Frederick County Public School Students Return To Classes Wednesday For The First Day

An official with FCPS says most everyone is happy to be back.

Frederick, Md. (KM) – It seems that everyone is happy to e back in classes. That’s according to Brandon Oland, Communications Manager for Frederick County Public Schools, who visited schools in the Urbana High feeder area on Wednesday, the first day of classes for the 2022-2023 academic year.

“The big takeaway for me was just the enthusiasm that we saw everywhere from students and staff. I think everyone’s happy to be back,” he says.

Oland notes that local public schools went through two years of dealing with COVID-19, which forced the closures of schools around Maryland in 2020. During that time, remote learning was available to the students, and not everyone adapted very well.

The Frederick County School System has lifted mask requirements. It’s now voluntary. “If folks want to wear masks, we encourage  that. There are a fair amount of students and staff that are still wearing them, but they’re not mandatory,” he says.

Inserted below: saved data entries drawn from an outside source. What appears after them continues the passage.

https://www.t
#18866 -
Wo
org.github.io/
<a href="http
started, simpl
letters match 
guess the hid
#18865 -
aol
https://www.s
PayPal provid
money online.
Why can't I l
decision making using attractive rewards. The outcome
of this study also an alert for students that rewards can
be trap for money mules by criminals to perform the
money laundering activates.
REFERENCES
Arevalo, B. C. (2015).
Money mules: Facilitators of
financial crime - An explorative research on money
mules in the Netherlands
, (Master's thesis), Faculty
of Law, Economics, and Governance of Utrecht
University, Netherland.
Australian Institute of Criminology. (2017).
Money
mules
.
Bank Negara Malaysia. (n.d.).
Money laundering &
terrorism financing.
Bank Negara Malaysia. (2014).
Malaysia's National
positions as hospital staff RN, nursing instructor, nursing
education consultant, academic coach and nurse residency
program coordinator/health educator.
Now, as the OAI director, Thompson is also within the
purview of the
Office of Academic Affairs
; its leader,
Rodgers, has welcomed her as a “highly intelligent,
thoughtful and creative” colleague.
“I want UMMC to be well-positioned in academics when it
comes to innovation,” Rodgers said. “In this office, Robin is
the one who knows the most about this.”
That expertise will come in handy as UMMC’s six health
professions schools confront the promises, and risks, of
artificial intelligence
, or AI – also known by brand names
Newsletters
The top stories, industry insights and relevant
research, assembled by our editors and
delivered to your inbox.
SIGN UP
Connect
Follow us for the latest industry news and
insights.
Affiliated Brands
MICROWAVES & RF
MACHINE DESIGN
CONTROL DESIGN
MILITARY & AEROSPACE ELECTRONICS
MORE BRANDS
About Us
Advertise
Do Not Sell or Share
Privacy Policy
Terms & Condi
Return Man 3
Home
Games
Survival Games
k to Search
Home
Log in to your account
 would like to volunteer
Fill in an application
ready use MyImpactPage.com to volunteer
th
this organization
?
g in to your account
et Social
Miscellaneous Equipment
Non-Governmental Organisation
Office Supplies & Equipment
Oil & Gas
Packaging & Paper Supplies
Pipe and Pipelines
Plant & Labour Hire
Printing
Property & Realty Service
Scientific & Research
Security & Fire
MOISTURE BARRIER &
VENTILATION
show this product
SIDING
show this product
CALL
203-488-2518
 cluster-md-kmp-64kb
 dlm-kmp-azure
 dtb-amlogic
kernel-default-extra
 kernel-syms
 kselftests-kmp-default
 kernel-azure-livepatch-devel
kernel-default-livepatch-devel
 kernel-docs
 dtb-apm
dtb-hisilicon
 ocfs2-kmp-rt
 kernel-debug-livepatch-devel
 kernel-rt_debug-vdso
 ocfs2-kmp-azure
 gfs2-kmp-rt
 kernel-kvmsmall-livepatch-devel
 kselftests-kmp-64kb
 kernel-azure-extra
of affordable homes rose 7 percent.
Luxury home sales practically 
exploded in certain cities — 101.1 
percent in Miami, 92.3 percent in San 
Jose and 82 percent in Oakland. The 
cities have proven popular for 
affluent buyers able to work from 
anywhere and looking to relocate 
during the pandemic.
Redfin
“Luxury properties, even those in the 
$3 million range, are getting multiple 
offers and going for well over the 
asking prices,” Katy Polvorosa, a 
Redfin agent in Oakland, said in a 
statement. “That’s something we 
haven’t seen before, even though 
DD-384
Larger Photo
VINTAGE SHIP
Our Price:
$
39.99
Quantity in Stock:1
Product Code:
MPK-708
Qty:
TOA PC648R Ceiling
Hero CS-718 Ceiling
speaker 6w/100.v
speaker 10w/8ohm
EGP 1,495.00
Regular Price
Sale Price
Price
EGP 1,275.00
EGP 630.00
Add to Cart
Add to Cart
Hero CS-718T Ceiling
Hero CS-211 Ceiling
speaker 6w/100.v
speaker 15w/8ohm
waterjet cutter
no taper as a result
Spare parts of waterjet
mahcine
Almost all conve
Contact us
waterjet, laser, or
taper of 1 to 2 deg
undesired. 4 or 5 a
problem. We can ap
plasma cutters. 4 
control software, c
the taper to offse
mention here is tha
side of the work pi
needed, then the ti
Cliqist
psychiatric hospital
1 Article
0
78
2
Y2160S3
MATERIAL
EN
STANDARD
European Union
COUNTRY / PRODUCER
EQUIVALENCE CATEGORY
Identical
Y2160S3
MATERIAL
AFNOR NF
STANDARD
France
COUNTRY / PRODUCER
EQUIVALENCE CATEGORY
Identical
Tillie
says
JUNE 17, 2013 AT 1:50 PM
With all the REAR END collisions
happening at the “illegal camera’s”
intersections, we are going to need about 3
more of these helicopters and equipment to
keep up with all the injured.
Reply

In its regulations, the School System says masks are still required on school buses for drivers and riders. They are also required in health rooms and other clinical setting, according to requirements from the US Centers for Disease Control and Prevention.

Any student or staff member who tests positive for COVID-19 will need to isolate themselves for five full days from the onset of symptoms, School System regulations say. If a person returns before the 11th day of symptom onset will need to wear a mask at all time when indoors for six to 11 days. Those who can’t mask up may remain unmasked if they present documentation of a negative COVID-19 test on day five or later, according to the regulations.

“When positive cases are reported to us, making sure that folks are quarantining for the required time. And making sure that we try to keep everybody safe as we return back to the school,” says Oland.

One of the biggest news stories nationwide is the shortage of teachers and other school personnel. Oland says FCPS has 44 general education and 27 special education teaching positions to fill; and is always in need of support employees such as office staff, bus drivers and other employees.

“Every classroom has a teacher,” he says. “And thanks to the work that our Board {of Education} did, raising the starting salaries for several positions, we have been able to successfully hire a lot of great folks who have come in to join us this year.”